Comme notre protagoniste animé ne parle pas et qu’on ne pourra pas utiliser ses affichettes limitées pour fournir les dialogues, on se range plutôt du côté du toujours irrésistible Will Forte, dans la peau de Kevin Avery, avocat qui se retrouvera bien malgré lui à défendre l’impitoyable prédateur, et de la pétillante Lana Condor dans le rôle de sa nièce.

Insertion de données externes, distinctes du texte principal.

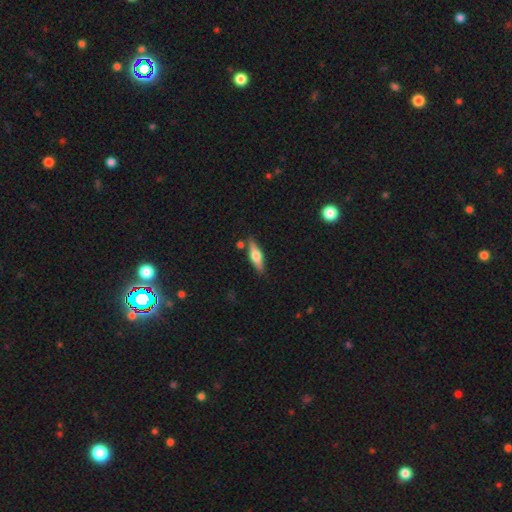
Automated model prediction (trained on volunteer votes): featured or disk 53%, smooth 41%, star or artifact 6%. Down the decision tree: edge-on disk — yes (94%); merging — none (83%).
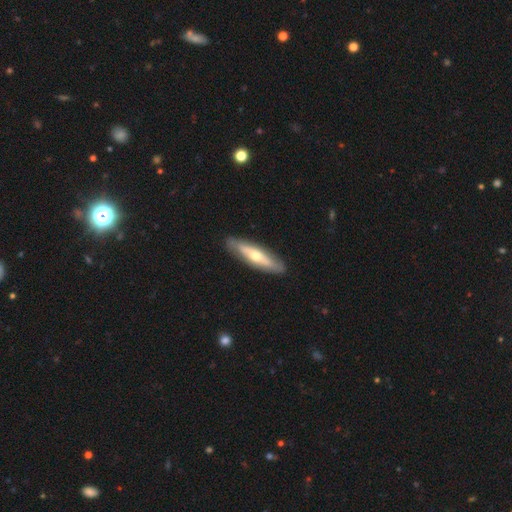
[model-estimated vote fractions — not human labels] Smooth or featured?
  - featured or disk: 51% *
  - smooth: 44%
  - star or artifact: 5%
Edge-on disk?
  - yes: 62% *
  - no: 38%
Merging?
  - none: 86% *
  - minor disturbance: 10%
  - major disturbance: 2%
  - merger: 1%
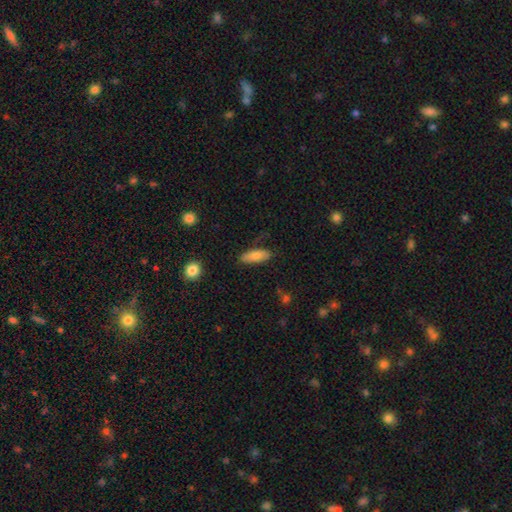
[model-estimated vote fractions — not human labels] Morphology: type=smooth (79%); roundness=in between (67%); merging=none (76%).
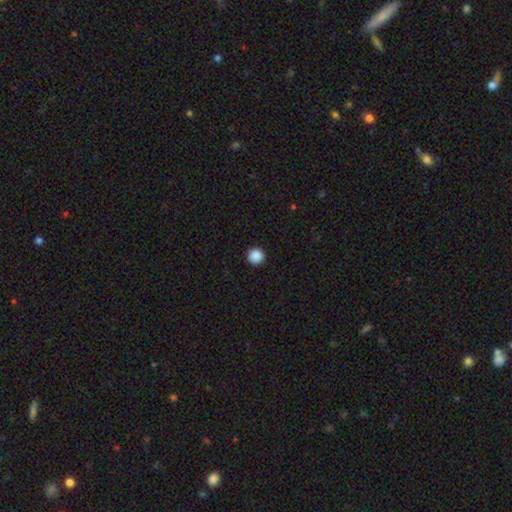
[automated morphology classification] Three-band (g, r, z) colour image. It shows a smooth galaxy with no disk features (89%) that is round (96%). Merging: none (94%).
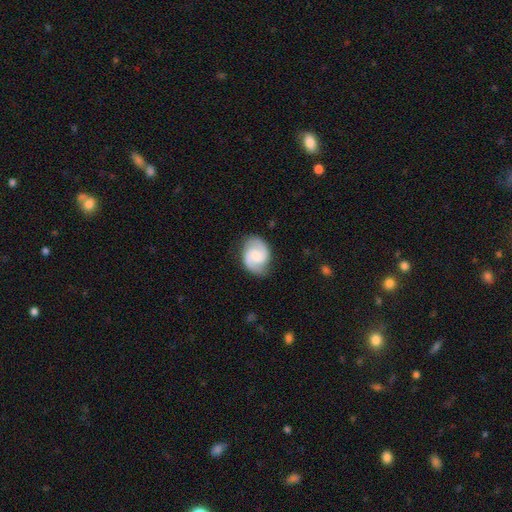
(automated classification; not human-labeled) A featured or disk galaxy (80%) with a weak bar (49%), 2 (92%) medium (55%) spiral arms (97%) and a small central bulge (39%).

Vote fractions:
- Smooth or featured? featured or disk: 80% / smooth: 14% / star or artifact: 5%
- Edge-on disk? no: 98% / yes: 2%
- Bar? weak: 49% / no: 41% / strong: 10%
- Spiral arms? yes: 97% / no: 3%
- Spiral winding? medium: 55% / tight: 29% / loose: 16%
- Spiral arm count? 2: 92% / can't tell: 3% / 1: 2% / 3: 1% / 4: 1% / more than 4: 1%
- Bulge size? small: 39% / moderate: 35% / none: 19% / large: 6% / dominant: 1%
- Merging? none: 82% / minor disturbance: 13% / major disturbance: 4% / merger: 1%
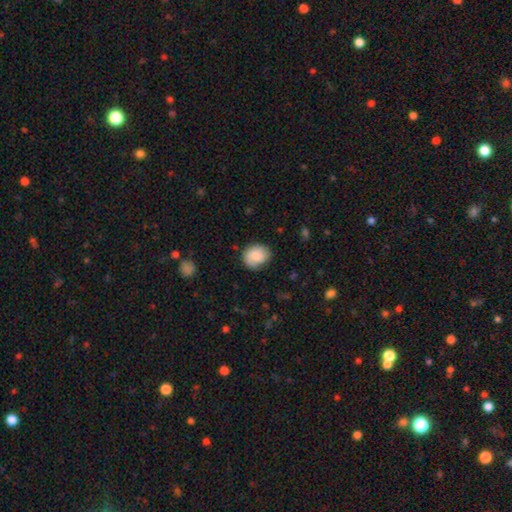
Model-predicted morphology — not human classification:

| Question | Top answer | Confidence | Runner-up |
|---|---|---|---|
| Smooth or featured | smooth | 81% | featured or disk (12%) |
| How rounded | round | 66% | in between (33%) |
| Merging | none | 76% | minor disturbance (18%) |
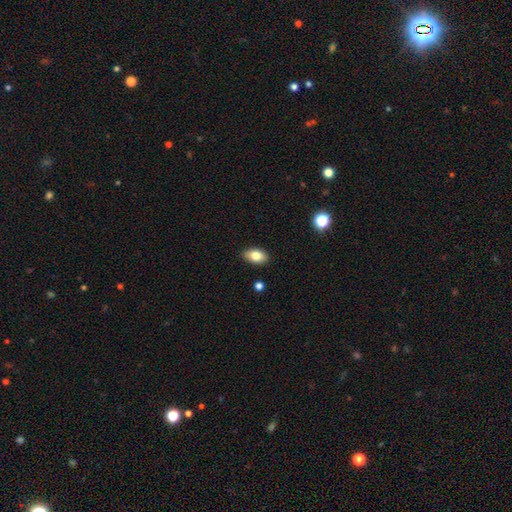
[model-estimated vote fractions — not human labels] smooth_or_featured: smooth (p=0.80) [alt: featured or disk p=0.12]
how_rounded: in between (p=0.89) [alt: round p=0.09]
merging: none (p=0.88) [alt: minor disturbance p=0.09]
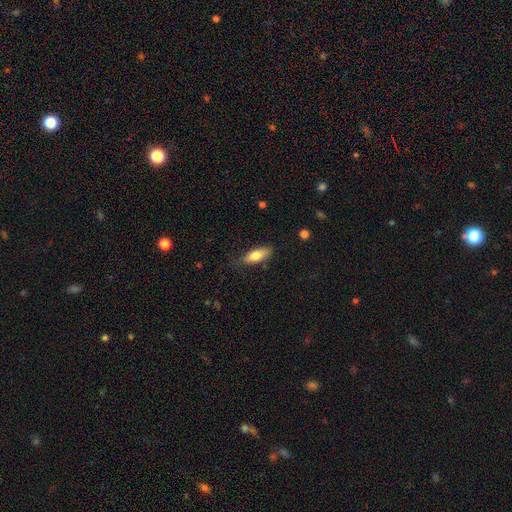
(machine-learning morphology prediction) smooth 75%, featured or disk 18%, star or artifact 6%. Down the decision tree: how rounded — in between (70%); merging — none (72%).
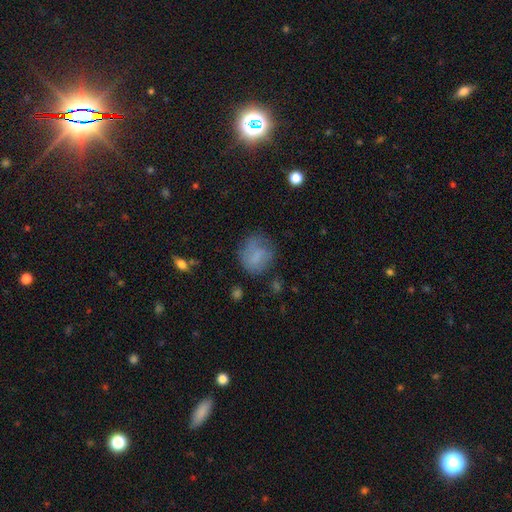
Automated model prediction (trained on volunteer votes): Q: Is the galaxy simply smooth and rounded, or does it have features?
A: smooth — 69%.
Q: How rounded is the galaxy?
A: round — 68%.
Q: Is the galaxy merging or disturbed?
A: none — 58%.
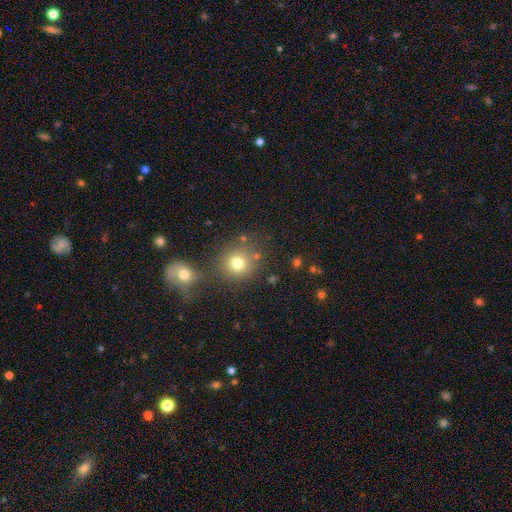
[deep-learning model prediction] smooth_or_featured: smooth (p=0.69) [alt: star or artifact p=0.21]
how_rounded: round (p=0.88) [alt: in between p=0.11]
merging: none (p=0.68) [alt: merger p=0.18]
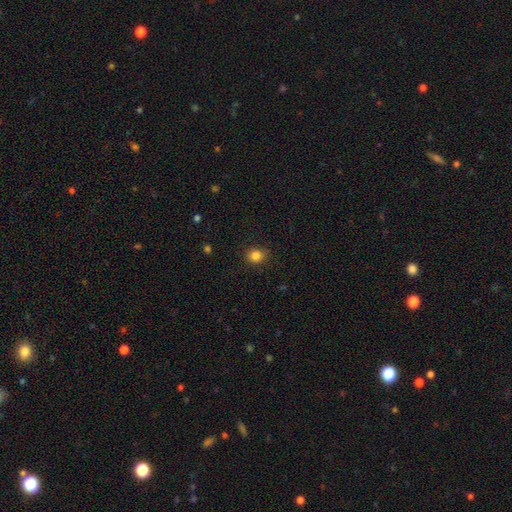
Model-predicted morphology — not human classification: A smooth galaxy with no disk features (84%) that is round (79%). Merging: none (87%).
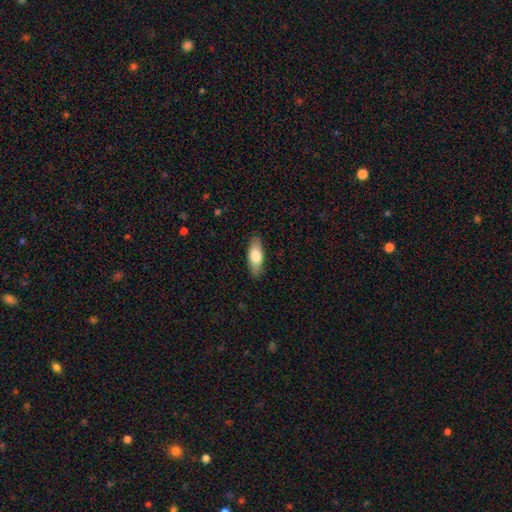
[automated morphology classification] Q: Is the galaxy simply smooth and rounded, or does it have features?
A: smooth — 73%.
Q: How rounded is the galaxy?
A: in between — 75%.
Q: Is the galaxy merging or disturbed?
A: none — 87%.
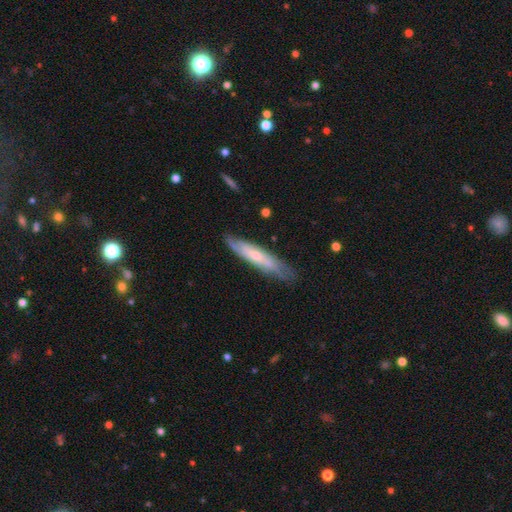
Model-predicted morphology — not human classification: This is possibly a featured or disk galaxy (52%). It is possibly viewed edge-on (57%). Merging: likely none (75%).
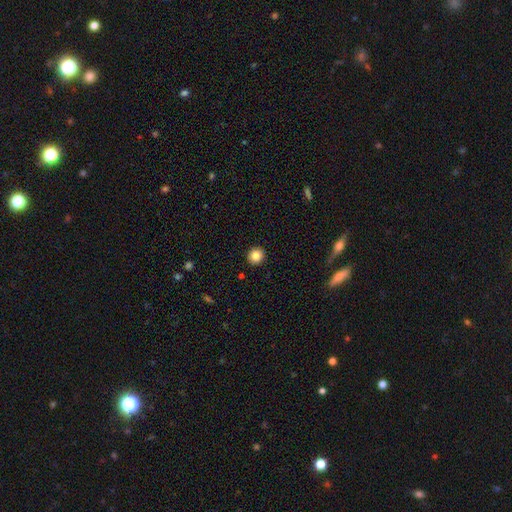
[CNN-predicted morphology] This appears to be a smooth galaxy with no disk features (85%) that is round (88%). Merging: none (92%).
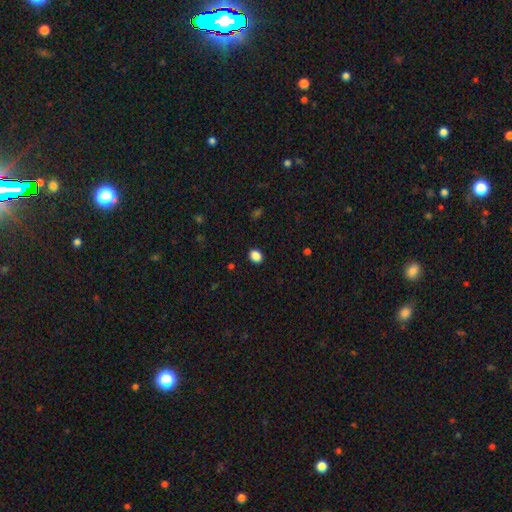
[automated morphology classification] smooth_or_featured: smooth (p=0.88) [alt: star or artifact p=0.10]
how_rounded: in between (p=0.53) [alt: round p=0.46]
merging: none (p=0.90) [alt: minor disturbance p=0.07]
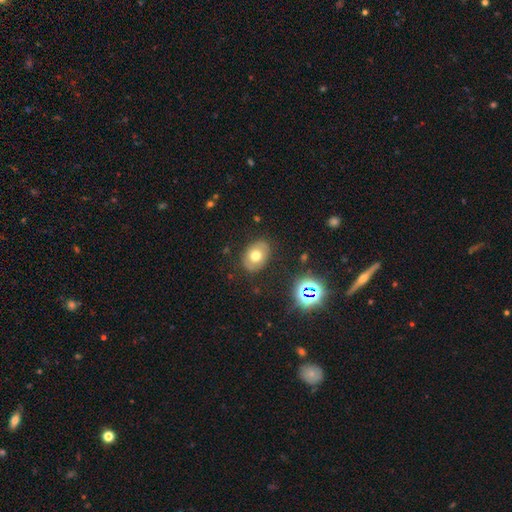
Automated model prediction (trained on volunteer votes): Smooth or featured? Predicted: smooth (p=0.65). How rounded? Predicted: in between (p=0.69). Merging? Predicted: none (p=0.84).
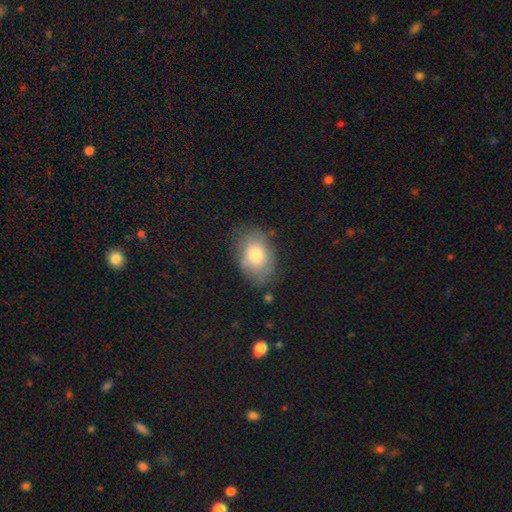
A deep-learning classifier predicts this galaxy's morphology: The model was most divided on "merging": none: 70%, minor disturbance: 21%, major disturbance: 7%, merger: 2%. More confident: how rounded — in between (80%); smooth or featured — smooth (70%).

Autour d’eux graviteront une tonne de cameo des personnages de la Warner et les bouilles amusantes des nombreux Martha Kelly, John Cena, P.J. Byrne et Luis Guzmán.
S’étirant un peu au fil de certaines répétitions et d’un certain manque de surprises, il n’en demeure pas moins que le film est d’une éclatante intelligence, surtout à l’écrit, et d’un enthousiasme qui se communique grandement.
Une part du scénario est d’ailleurs de la plume de Samy Burch qui s’était déjà fait la main dans les couches textuelles pour le mystérieux May December de Todd Haynes.
À la musique, Steven Price s’amuse aussi à incorporer les fameux « Beep Beep » du Road Runner à ses compositions que chantonnent avec grand sérieux son choeur, pendant que la magnifique Ouverture 1812 de Tchaïkovski utilisée dans les bandes-annonces trouvera un bel écho dans le film.

C’est aussi le premier vrai projet mémorable du réalisateur Dave Green, qui avait certainement plus impressionné avec le vidéoclip parodique New Romance, pour Miles Fisher, dans le cadre de la sortie d’un énième Final Destination, que pour ses deux longs-métrages familiaux qu’étaient Earth to Echo et un Teenage Mutant Ninja Turtles qu’on a déjà oublié.
Du reste, Coyote vs. Acme brille lorsqu’il nous fait rire, mais aussi quand il parvient avec brio à nous émouvoir. Un projet de coeur dont les bonnes intentions et le talent se font sentir tour à tour, prouvant à nouveau que l’amitié sait sans mal trouver toutes sortes de formes, pour notre plus grande satisfaction.

7/10
Coyote vs. Acme prend l’affiche en salles le vendredi 28 août.